Hello @mquinson, I'm working on this, but I would appreciate it if you would take over when I'm away too much.

gemmaro commented 9 months ago

Here are some notes on what I have learned so far.

Each line of the po4a configuration file is split by split_line. This splitting correctly interprets quotes correctly. For example, "--package 'Hello world'" is split into ("--package-name", "Hello world").

The parse_config_options function will combine option strings. For example, ("--package-name", "Hello world") becomes "--package-name Hello world".

Then, at the line with get_options( split_opts( $document{''}{"options"}{"global"} ), @ORIGINAL_ARGV ), the split_opts function splits into ARGV and the get_options function interpret them with the GetOptions function from the Getopt::Long module. Unfortunately, for example, "--package-name Hello world" would result in the "--package-name"'s argument being "Hello" only.

This is why the problem occurs. I'm trying to figure out how to fix it...

There are two things I can think of right now. One is to prevent the split_line function from removing the quotes. The other is to change the definition of the parse_config_options function so that it is stored as an array and the appropriate ARGV are passed to the get_options function, instead of being concatenated into a string.

gemmaro commented 8 months ago

I added an update and is now ready for review.

Regarding the previous comment, I chose a similar approach to the former one (but not split_line). In the parse_config_options function, the values that isn't prefixed with "opt:" and contain spaces are enclosed in quotes.

There is still a limitation with values starting with "opt:", but I think it is unavoidable because single and double quotes cannot be mixed at the moment.

mquinson commented 7 months ago

Hello @gemmaro, sorry, I forgot about this PR before taking a bite at the other bug. It is now possible to mix simple and double quotes. Does it change something to your code?

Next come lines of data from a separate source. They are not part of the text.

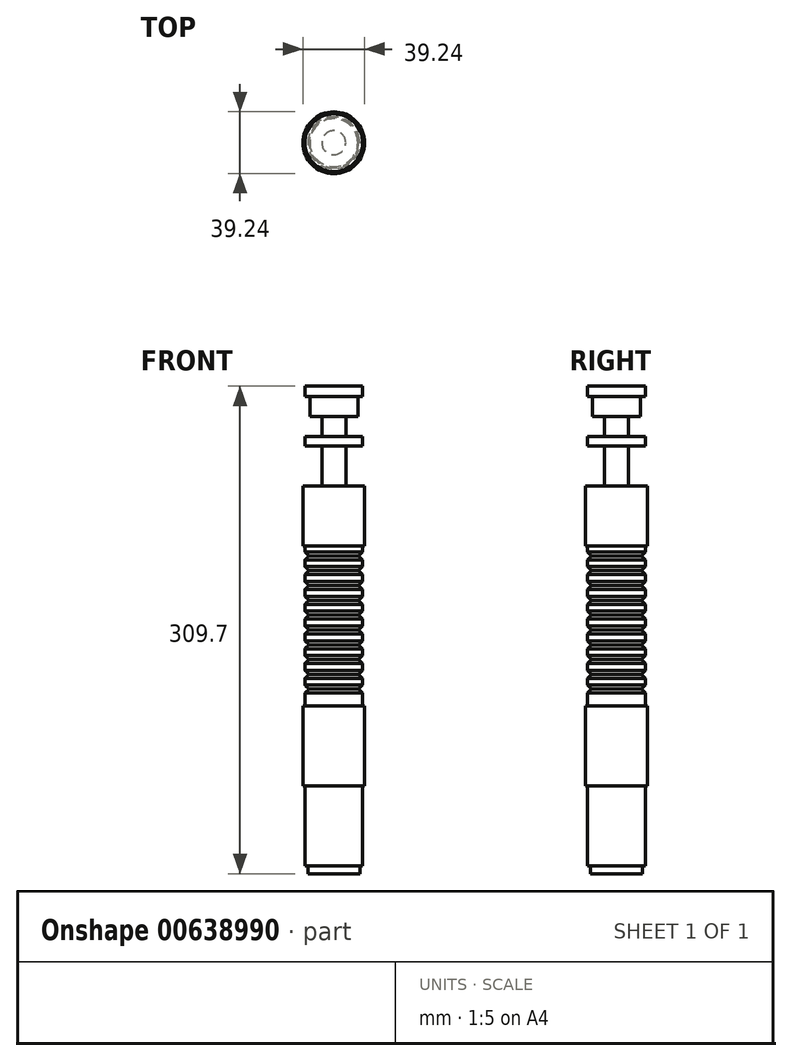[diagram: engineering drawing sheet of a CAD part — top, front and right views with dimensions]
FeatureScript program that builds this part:
annotation { "Feature Type Name" : "Feature", "Feature Type Description" : "" }
export const myFeature = defineFeature(function(context is Context, id is Id, definition is map)
    precondition{}
    {
        {
            var Q0;
            Q0=qCreatedBy(makeId("Front.planeOp"),FACE);
            var sketch = newSketch(context, id + "F0", { "sketchPlane" : qUnion([Q0])});
            skLineSegment(sketch, "E0", {"start": v(0, 169.93) * mm, "end": v(18.35, 169.93) * mm});
            skLineSegment(sketch, "E1", {"start": v(18.35, 169.93) * mm, "end": v(18.35, 163.4) * mm});
            skLineSegment(sketch, "E2", {"start": v(18.35, 163.4) * mm, "end": v(15.24, 163.4) * mm});
            skLineSegment(sketch, "E3", {"start": v(15.24, 163.4) * mm, "end": v(15.24, 150.7) * mm});
            skLineSegment(sketch, "E4", {"start": v(15.24, 150.7) * mm, "end": v(7.62, 150.7) * mm});
            skLineSegment(sketch, "E5", {"start": v(7.62, 150.7) * mm, "end": v(7.62, 138) * mm});
            skLineSegment(sketch, "E6", {"start": v(7.62, 138) * mm, "end": v(18.35, 138) * mm});
            skLineSegment(sketch, "E7", {"start": v(18.35, 138) * mm, "end": v(18.35, 132) * mm});
            skLineSegment(sketch, "E8", {"start": v(18.35, 132) * mm, "end": v(7.62, 132) * mm});
            skLineSegment(sketch, "E9", {"start": v(7.62, 132) * mm, "end": v(7.62, 106.6) * mm});
            skLineSegment(sketch, "E10", {"start": v(7.62, 106.6) * mm, "end": v(18.35, 106.6) * mm});
            skLineSegment(sketch, "E11", {"start": v(18.35, 68.5) * mm, "end": v(18.35, -33.1) * mm});
            skLineSegment(sketch, "E12", {"start": v(0, -139.77) * mm, "end": v(0, 169.93) * mm});
            skLineSegment(sketch, "E13", {"start": v(18.35, -134.7) * mm, "end": v(16.5, -134.7) * mm});
            skLineSegment(sketch, "E14", {"start": v(16.51, -134.7) * mm, "end": v(16.51, -139.77) * mm});
            skLineSegment(sketch, "E15", {"start": v(0, -139.77) * mm, "end": v(16.5, -139.77) * mm});
            skPoint(sketch, "E16", {"position": v(18.35, -33.1) * mm});
            skLineSegment(sketch, "E17", {"start": v(18.35, -33.1) * mm, "end": v(19.62, -33.1) * mm});
            skLineSegment(sketch, "E18", {"start": v(19.62, -33.1) * mm, "end": v(19.62, -83.9) * mm});
            skLineSegment(sketch, "E19", {"start": v(19.62, -83.9) * mm, "end": v(18.35, -83.9) * mm});
            skLineSegment(sketch, "E20.trimOffspring", {"start": v(18.35, -83.9) * mm, "end": v(18.35, -134.7) * mm});
            skLineSegment(sketch, "E21", {"start": v(18.35, 64.7) * mm, "end": v(15.81, 62.16) * mm});
            skLineSegment(sketch, "E22", {"start": v(15.81, 62.16) * mm, "end": v(18.35, 59.62) * mm});
            skLineSegment(sketch, "E23.1.0.0", {"start": v(18.35, 55.29) * mm, "end": v(15.81, 52.75) * mm});
            skLineSegment(sketch, "E23.1.0.1", {"start": v(15.81, 52.75) * mm, "end": v(18.35, 50.2) * mm});
            skLineSegment(sketch, "E23.2.0.0", {"start": v(18.35, 45.88) * mm, "end": v(15.81, 43.34) * mm});
            skLineSegment(sketch, "E23.2.0.1", {"start": v(15.81, 43.34) * mm, "end": v(18.35, 40.8) * mm});
            skLineSegment(sketch, "E23.3.0.0", {"start": v(18.35, 36.47) * mm, "end": v(15.81, 33.93) * mm});
            skLineSegment(sketch, "E23.3.0.1", {"start": v(15.81, 33.93) * mm, "end": v(18.35, 31.39) * mm});
            skLineSegment(sketch, "E23.4.0.0", {"start": v(18.35, 27.06) * mm, "end": v(15.81, 24.52) * mm});
            skLineSegment(sketch, "E23.4.0.1", {"start": v(15.81, 24.52) * mm, "end": v(18.35, 21.98) * mm});
            skLineSegment(sketch, "E23.5.0.0", {"start": v(18.35, 17.65) * mm, "end": v(15.81, 15.1) * mm});
            skLineSegment(sketch, "E23.5.0.1", {"start": v(15.81, 15.1) * mm, "end": v(18.35, 12.57) * mm});
            skLineSegment(sketch, "E23.6.0.0", {"start": v(18.35, 8.24) * mm, "end": v(15.81, 5.7) * mm});
            skLineSegment(sketch, "E23.6.0.1", {"start": v(15.81, 5.7) * mm, "end": v(18.35, 3.16) * mm});
            skLineSegment(sketch, "E23.7.0.0", {"start": v(18.35, -1.17) * mm, "end": v(15.81, -3.7) * mm});
            skLineSegment(sketch, "E23.7.0.1", {"start": v(15.81, -3.7) * mm, "end": v(18.35, -6.25) * mm});
            skLineSegment(sketch, "E23.8.0.0", {"start": v(18.35, -10.58) * mm, "end": v(15.81, -13.12) * mm});
            skLineSegment(sketch, "E23.8.0.1", {"start": v(15.81, -13.12) * mm, "end": v(18.35, -15.66) * mm});
            skLineSegment(sketch, "E23.9.0.0", {"start": v(18.35, -19.99) * mm, "end": v(15.81, -22.53) * mm});
            skLineSegment(sketch, "E23.9.0.1", {"start": v(15.81, -22.53) * mm, "end": v(18.35, -25.07) * mm});
            skLineSegment(sketch, "E23.direction1", {"start": v(18.35, 59.62) * mm, "end": v(18.35, 50.2) * mm, "construction": true});
            skLineSegment(sketch, "E24", {"start": v(18.35, 68.5) * mm, "end": v(19.62, 68.5) * mm});
            skLineSegment(sketch, "E25", {"start": v(19.62, 68.5) * mm, "end": v(19.62, 106.6) * mm});
            skLineSegment(sketch, "E26", {"start": v(18.35, 106.6) * mm, "end": v(19.62, 106.6) * mm});
            skSolve(sketch);
        }
        {
            var Q0;
            Q0=makeQuery(id+"F0.imprint","IMPRINT",FACE,{"disambiguationData":[TD([[makeQuery(id+"F0.imprint","IMPRINT",EDGE,{"derivedFrom":sQuery(id+"F0.wireOp",EDGE,"E0")}),-1.0]])]});
            var Q1;
            Q1=sQuery(id+"F0.wireOp",EDGE,"E12");
            revolve(context, id + "F1", {"entities" : qUnion([Q0]), "axis" : qUnion([Q1]), "revolveType" : RevolveType.FULL});
        }
    });
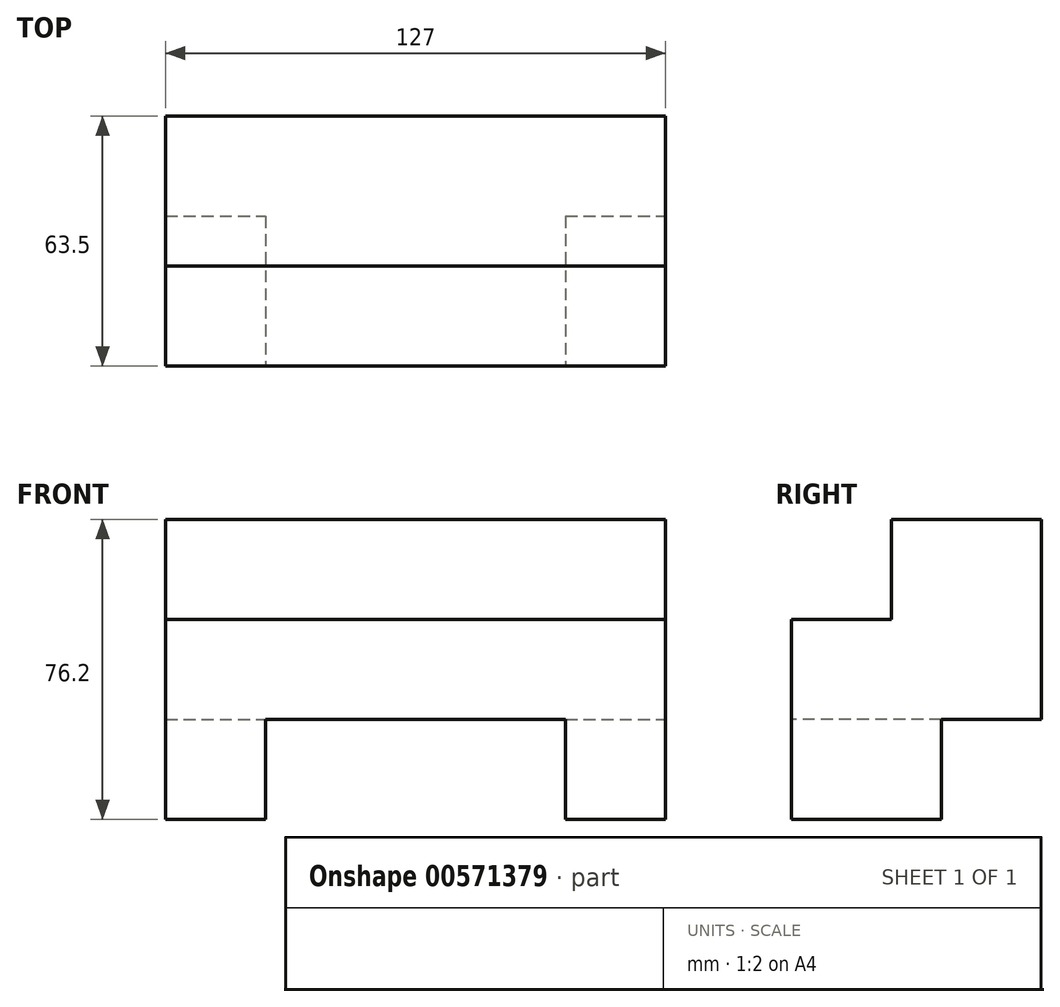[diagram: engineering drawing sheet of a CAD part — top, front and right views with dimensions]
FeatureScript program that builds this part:
annotation { "Feature Type Name" : "Feature", "Feature Type Description" : "" }
export const myFeature = defineFeature(function(context is Context, id is Id, definition is map)
    precondition{}
    {
        {
            var Q0;
            Q0=qCreatedBy(makeId("Front.planeOp"),FACE);
            var sketch = newSketch(context, id + "F0", { "sketchPlane" : qUnion([Q0])});
            skLineSegment(sketch, "E0.bottom", {"start": v(-86.03, 18.6) * mm, "end": v(40.97, 18.6) * mm});
            skLineSegment(sketch, "E0.top", {"start": v(-86.03, -57.6) * mm, "end": v(40.97, -57.6) * mm});
            skLineSegment(sketch, "E0.left", {"start": v(-86.03, 18.6) * mm, "end": v(-86.03, -57.6) * mm});
            skLineSegment(sketch, "E0.right", {"start": v(40.97, 18.6) * mm, "end": v(40.97, -57.6) * mm});
            skSolve(sketch);
        }
        {
            var Q0;
            Q0 = qSketchRegion(id + "F0", true);
            extrude(context, id + "F1", {"entities" : qUnion([Q0]), "depth" : 63.5 * mm, "offsetDistance" : 25.4 * mm});
        }
        {
            var Q0;
            Q0=makeQuery(id+"F1.opExtrude","CAP_FACE",FACE,{"disambiguationData":[OSD([sQuery(id+"F0.wireOp",EDGE,"E0.bottom"),sQuery(id+"F0.wireOp",EDGE,"E0.top"),sQuery(id+"F0.wireOp",EDGE,"E0.left"),sQuery(id+"F0.wireOp",EDGE,"E0.right")])],"isStart":false});
            var sketch = newSketch(context, id + "F2", { "sketchPlane" : qUnion([Q0])});
            skLineSegment(sketch, "E1", {"start": v(-86.03, -57.6) * mm, "end": v(-60.63, -57.6) * mm});
            skLineSegment(sketch, "E2", {"start": v(-60.63, -57.6) * mm, "end": v(-60.63, -32.2) * mm});
            skLineSegment(sketch, "E3", {"start": v(40.97, -57.6) * mm, "end": v(15.57, -57.6) * mm});
            skLineSegment(sketch, "E4", {"start": v(15.57, -57.6) * mm, "end": v(15.57, -32.2) * mm});
            skLineSegment(sketch, "E5", {"start": v(15.57, -32.2) * mm, "end": v(-60.63, -32.2) * mm});
            skLineSegment(sketch, "E6", {"start": v(-60.63, -57.6) * mm, "end": v(15.57, -57.6) * mm});
            skSolve(sketch);
        }
        {
            var Q0;
            Q0=makeQuery(id+"F2.imprint","IMPRINT",FACE,{"disambiguationData":[TD([[makeQuery(id+"F2.imprint","IMPRINT",EDGE,{"derivedFrom":sQuery(id+"F2.wireOp",EDGE,"E2")}),-1.0]])]});
            extrude(context, id + "F3", {"entities" : qUnion([Q0]), "operationType" : NewBodyOperationType.REMOVE, "endBound" : BoundingType.THROUGH_ALL, "oppositeDirection" : true, "depth" : 25.4 * mm, "offsetDistance" : 25.4 * mm});
        }
        {
            var Q0;
            Q0=makeQuery(id+"F1.opExtrude","SWEPT_FACE",FACE,{"disambiguationData":[OSD([sQuery(id+"F0.wireOp",EDGE,"E0.right")])]});
            var sketch = newSketch(context, id + "F4", { "sketchPlane" : qUnion([Q0])});
            skLineSegment(sketch, "E7", {"start": v(-63.5, 18.6) * mm, "end": v(-38.1, 18.6) * mm});
            skLineSegment(sketch, "E8", {"start": v(-38.1, 18.6) * mm, "end": v(-38.1, -6.8) * mm});
            skLineSegment(sketch, "E9", {"start": v(-38.1, -6.8) * mm, "end": v(-63.5, -6.8) * mm});
            skLineSegment(sketch, "E10", {"start": v(-63.5, -6.8) * mm, "end": v(-63.5, 18.6) * mm});
            skLineSegment(sketch, "E11", {"start": v(0, -57.6) * mm, "end": v(0, -32.2) * mm});
            skLineSegment(sketch, "E12", {"start": v(0, -32.2) * mm, "end": v(-25.4, -32.2) * mm});
            skLineSegment(sketch, "E13", {"start": v(-25.4, -32.2) * mm, "end": v(-25.4, -57.6) * mm});
            skLineSegment(sketch, "E14", {"start": v(-25.4, -57.6) * mm, "end": v(0, -57.6) * mm});
            skSolve(sketch);
        }
        {
            var Q0;
            Q0=makeQuery(id+"F4.imprint","IMPRINT",FACE,{"disambiguationData":[TD([[makeQuery(id+"F4.imprint","IMPRINT",EDGE,{"derivedFrom":sQuery(id+"F4.wireOp",EDGE,"E11")}),-1.0]])]});
            var Q1;
            Q1=makeQuery(id+"F4.imprint","IMPRINT",FACE,{"disambiguationData":[TD([[makeQuery(id+"F4.imprint","IMPRINT",EDGE,{"derivedFrom":sQuery(id+"F4.wireOp",EDGE,"E7")}),-1.0]])]});
            extrude(context, id + "F5", {"entities" : qUnion([Q0, Q1]), "operationType" : NewBodyOperationType.REMOVE, "endBound" : BoundingType.THROUGH_ALL, "oppositeDirection" : true, "depth" : 25.4 * mm, "offsetDistance" : 25.4 * mm});
        }
    });
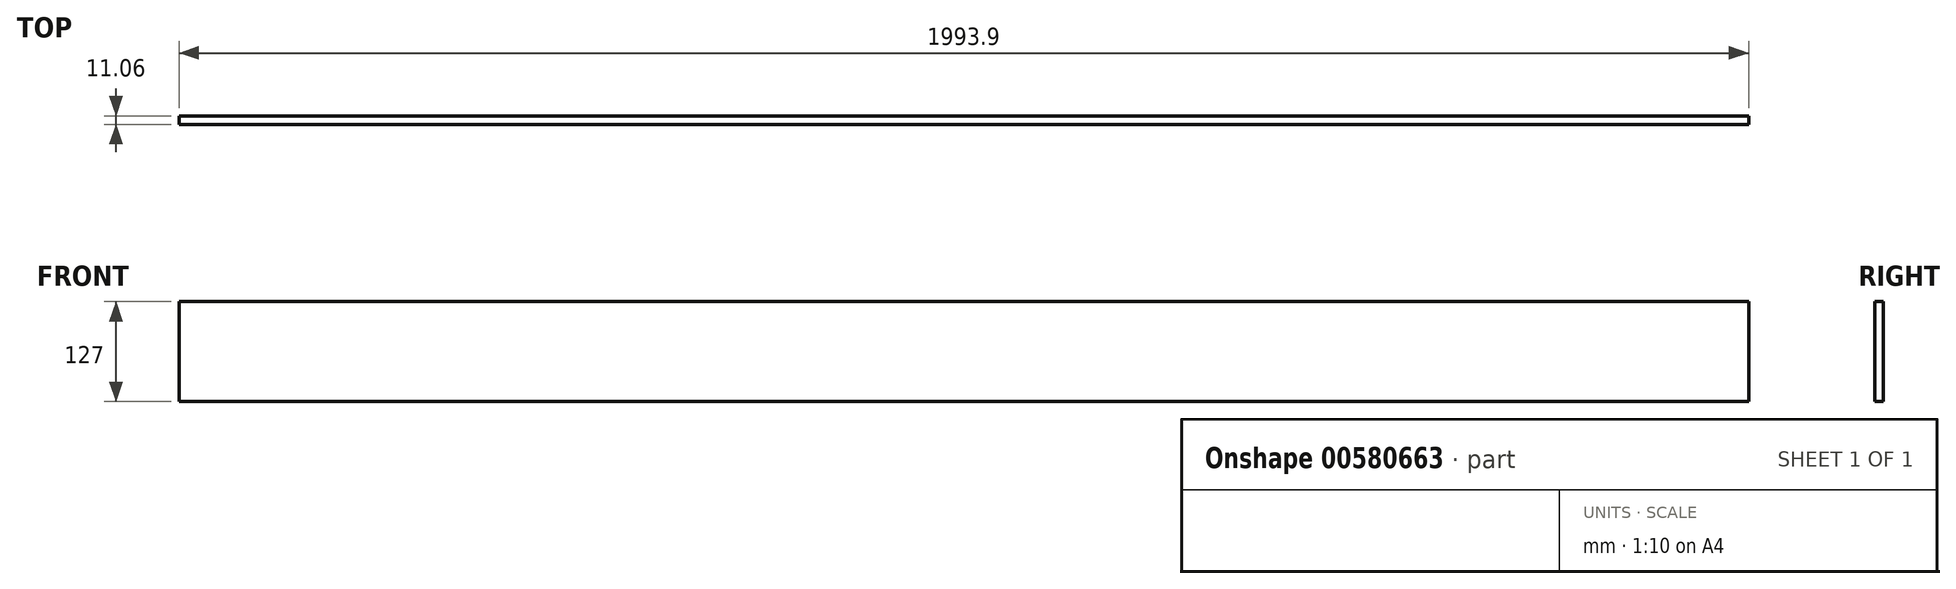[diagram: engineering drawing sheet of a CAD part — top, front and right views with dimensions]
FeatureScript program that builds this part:
annotation { "Feature Type Name" : "Feature", "Feature Type Description" : "" }
export const myFeature = defineFeature(function(context is Context, id is Id, definition is map)
    precondition{}
    {
        {
            var Q0;
            Q0=qCreatedBy(makeId("Top.planeOp"),FACE);
            var sketch = newSketch(context, id + "F0", { "sketchPlane" : qUnion([Q0])});
            skLineSegment(sketch, "E0.bottom", {"start": v(-137.5, -5.53) * mm, "end": v(-2131.4, -5.53) * mm});
            skLineSegment(sketch, "E0.top", {"start": v(-137.5, 5.53) * mm, "end": v(-2131.4, 5.53) * mm});
            skPoint(sketch, "E0.middle", {"position": v(0, 0) * mm});
            skPoint(sketch, "E1.orphan", {"position": v(126.45, 5.53) * mm});
            skPoint(sketch, "E0.left.end.orphan", {"position": v(2142.45, 5.53) * mm});
            skLineSegment(sketch, "E2", {"start": v(-2131.4, 5.53) * mm, "end": v(-2131.4, -5.53) * mm});
            skLineSegment(sketch, "E3", {"start": v(-137.5, 5.53) * mm, "end": v(-137.5, -5.53) * mm});
            skSolve(sketch);
        }
        {
            var Q0;
            Q0=makeQuery(id+"F0.imprint","IMPRINT",FACE,{"disambiguationData":[TD([[makeQuery(id+"F0.imprint","IMPRINT",EDGE,{"derivedFrom":sQuery(id+"F0.wireOp",EDGE,"E0.bottom")}),-1.0]])]});
            extrude(context, id + "F1", {"entities" : qUnion([Q0]), "depth" : 127 * mm, "offsetDistance" : 25.4 * mm});
        }
    });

mquinson commented 7 months ago

Actually, I merge it because it's good already. If you want to do something for the prefixed chunks now that we can mix simple and double quotes, just do another PR. I cannot do that because I'm not sure I fully understand the issue you are refering to. But it's late already, maybe I didn't try hard enough.

gemmaro commented 7 months ago

Hello @mquinson. Thank you for merging this and dealing with the mixed quotes. I'll try the latest version and report back if anything happens.